If you’re wondering why it’s taking so long for congressional Republicans to unite behind an Obamacare Replacement plan when there are several of them out there, look no further than the North Carolina U.S. Senate primary, where “Establishment” candidate Thom Tillis has incautiously said not all aspects of Obamacare are bad, yet appears to be afraid to endorse the “replacement” bill originally cosponsored by the senior senator from that state, Richard Burr. WaPo’s Greg Sargent has more:
Tillis has so far refrained from endorsing the Burr plan. And similarly, in interviews, he has claimed that of course he would replace Obamacare with something that would protect people with preexisting conditions and others who need protection, without specifying what that replacement would be. Republicans appear increasingly aware that they can’t be just for repeal, and have to promise replacements that would accomplishment some of what Obamacare accomplishes….

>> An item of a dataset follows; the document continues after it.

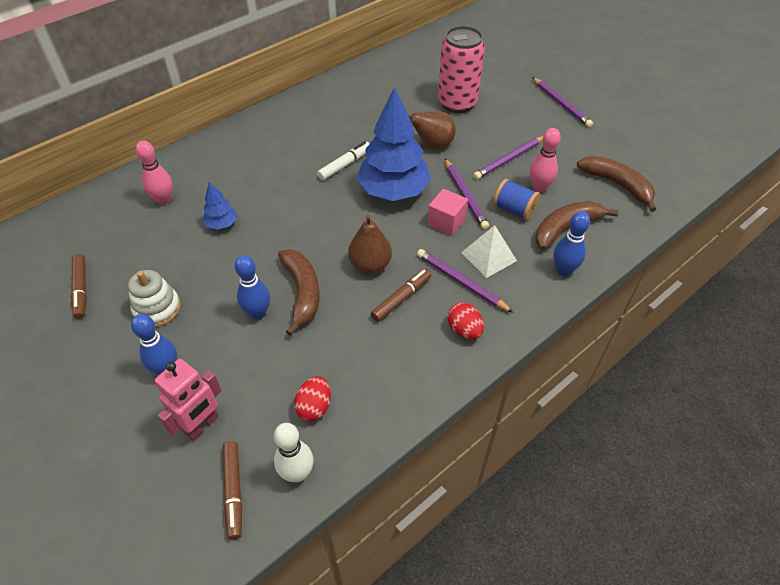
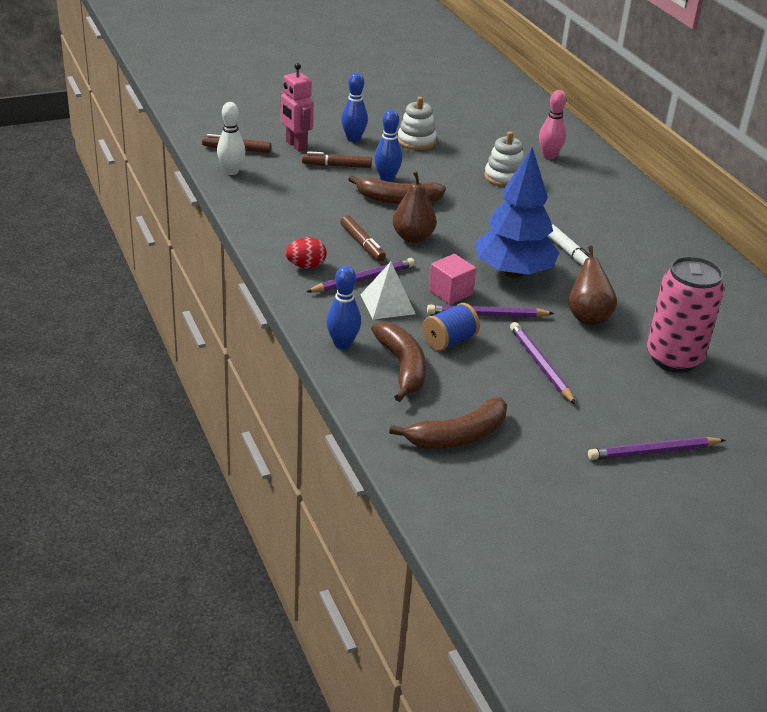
camera: 105 degrees right, 15 degrees down
(81, 290) = (454, 116): brown marker -> brown marker (336, 166)
(221, 224) = (504, 177): blue tree -> white stacking toy
(314, 407) = (279, 186): red egg -> none
(539, 187) = (479, 371): pink bowling pin -> none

As the case of Tillis shows…Republicans must also simultaneously remain vague enough about those replacements so as to avoid embracing the tradeoffs they would require — since specificity there risks angering the right. Indeed, Tillis’ embrace of even some of Obamacare’s general goals has drawn fire from his primary opponent, Tea Partyer Greg Brannon.
The Coburn-Burr-Hatch proposal is dangerous politically for a primary-challenged Republican because it simultaneously embraces aspects of Obamacare (an insurance purchasing exchange, albeit one selling “deregulated”–which means less generous–products; and subsidies for purchases on those exchanges by certain low-income folk) and aspects of more conventional conservative health care thinking that are wildly disruptive of the status quo at a time when Republicans are making big hay over Obamacare “disruptions” (notably the partial rollback of the federal tax write-off for employer-based plans). Indeed, messing with employer-based coverage has been a conservative policy pet rock for years, even though GOP politicians have been leery of it since John McCain proposed junking it in 2008, and left himself exposed to a “tax increase” charge.
There simply isn’t, and can’t be, an “Obamacare replacement” proposal that lets everyone who likes the status quo keep it, while dealing with pre-existing condition exclusions, expanding coverage, and holding down costs. This is why Republicans prefer to insist they want to repeal Obamacare and are stilling “working” on a replacement, four years after enactment of the Affordable Care Act.